In this 2025 interview, Myra Simmons discusses growing up off Kinsman Road in the Mt. Pleasant neighborhood in the 1960s. She describes the long-standing businesses of her childhood, her childhood home, and her hobbies within and outside of school. She also talks about working at the steel mill for 42 years, her opinions of labor unions, and her later purchase of multiple homes in the neighborhood. The interview concludes with her hopes for the future and her advice for future generations.

Bernita Polk Thomas

In this 2025 interview, Bernita Polk Thomas talks about her family’s move from Central to Mt. Pleasant and her life growing up in the neighborhood. She mentions racial changes, her experiences in the public schools, and extracurricular activities she participated in.

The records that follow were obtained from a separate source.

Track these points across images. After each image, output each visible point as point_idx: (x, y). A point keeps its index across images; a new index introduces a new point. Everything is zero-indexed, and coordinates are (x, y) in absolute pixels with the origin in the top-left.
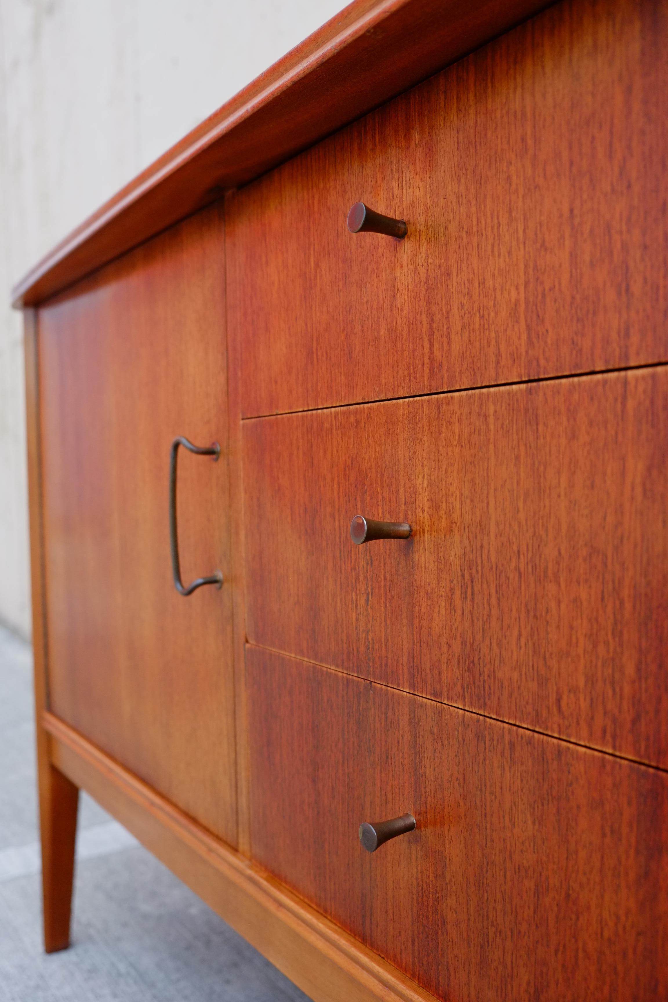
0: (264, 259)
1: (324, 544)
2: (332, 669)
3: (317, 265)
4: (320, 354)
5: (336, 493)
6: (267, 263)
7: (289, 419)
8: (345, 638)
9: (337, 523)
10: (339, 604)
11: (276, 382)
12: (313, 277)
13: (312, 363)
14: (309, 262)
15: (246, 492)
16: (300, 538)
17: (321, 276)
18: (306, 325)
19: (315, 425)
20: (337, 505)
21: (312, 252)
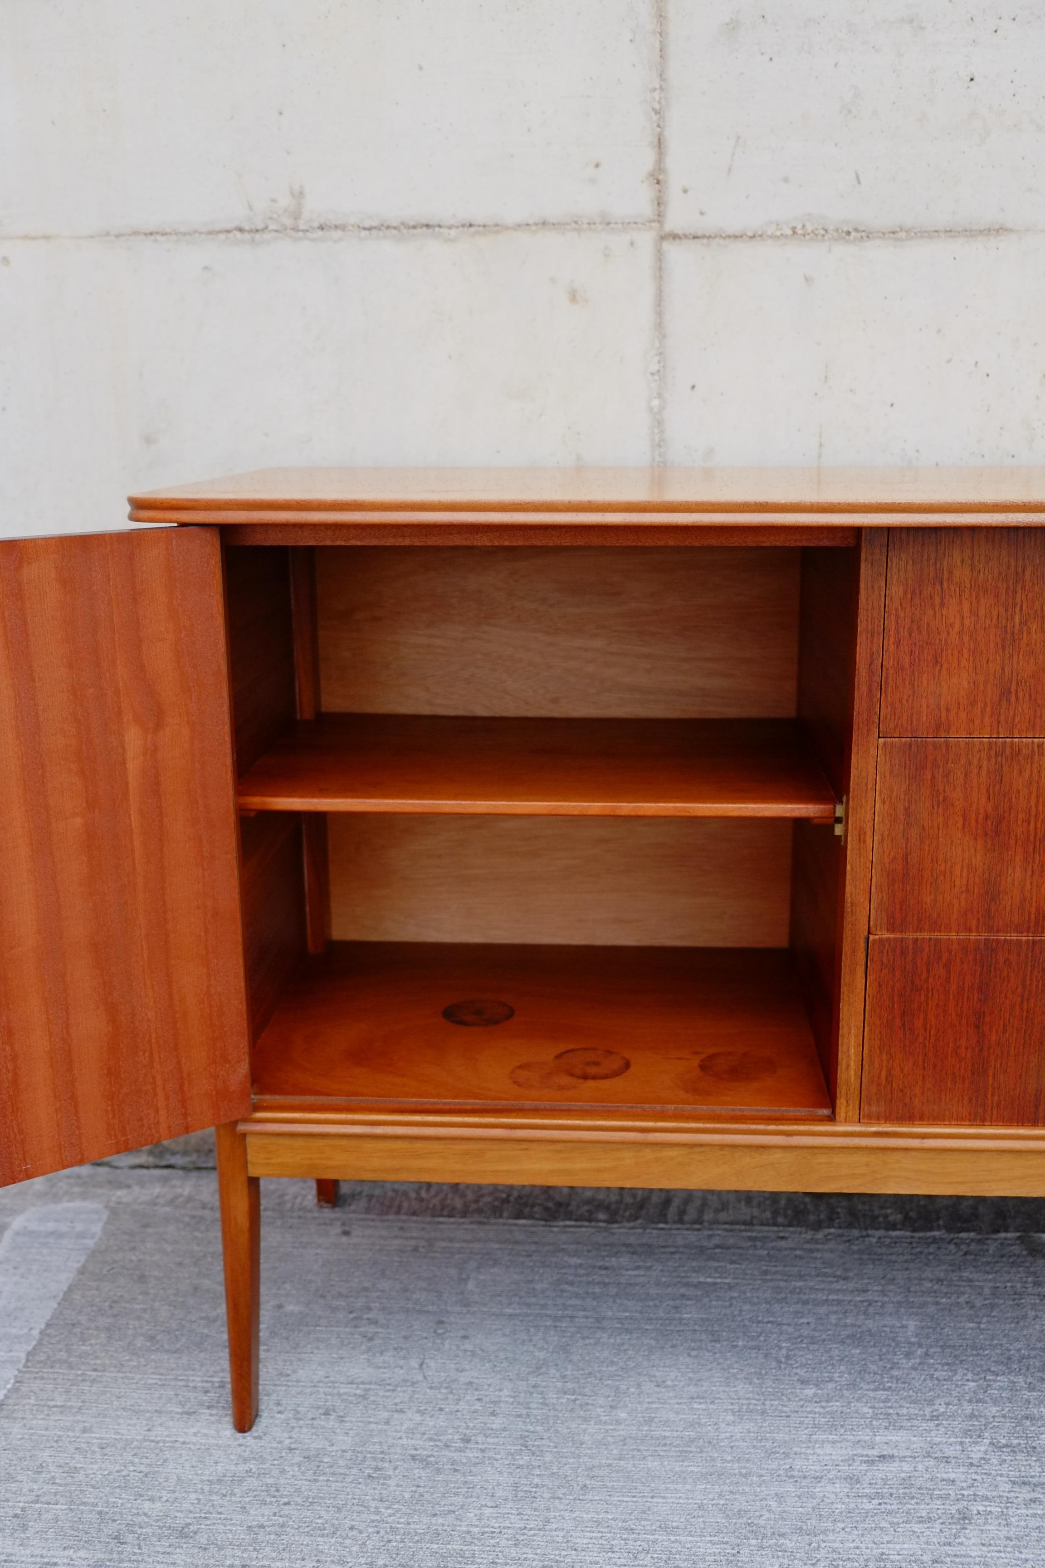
0: (937, 600)
1: (1012, 842)
2: (1014, 937)
3: (1024, 623)
4: (1020, 695)
5: (1033, 803)
6: (942, 605)
7: (966, 743)
8: (1033, 910)
9: (1032, 825)
10: (1028, 886)
11: (948, 710)
12: (1016, 631)
13: (1008, 700)
14: (1013, 618)
15: (884, 803)
16: (976, 839)
17: (1029, 633)
18: (1003, 669)
19: (1008, 750)
20: (1033, 812)
21: (1017, 610)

Thomas Polk ends her interview by emphasizing the importance of understanding the past through history.

Jimmie Waugh

Jimmie Waugh discusses moving from Mississippi to the Mount Pleasant neighborhood in Cleveland, Ohio around 1959. He talks about attending Alexander Hamilton Middle School and John Adams High School before joining United States Military in 1965. He then tracks his professional pathway after leaving the military: he worked for the Warrensville Fire Department and then began doing maintenance work for the Thea Bowman Center when it still a part of Epiphany Catholic Church. He talks about the evolution of his work at the Thea Bowman Center, the network of churches in the Mount Pleasant neighborhood, and the community surrounding the Thea Bowman Center.

Ronnie Trey Williams

In this 2025 interview, Ronnie Trey Williams, the owner and founder of Hood Honey 216, discusses his early memories at his grandparents’ house in the Mt. Pleasant neighborhood in the 1990s and early 2000s. Primarily, he discusses spending time outside, his family’s neighbors, and positive memories relating to his family history. Additionally, he describes how he began keeping bees in the neighborhood, how he became involved in urban farming, and how Cleveland as a whole has changed over time.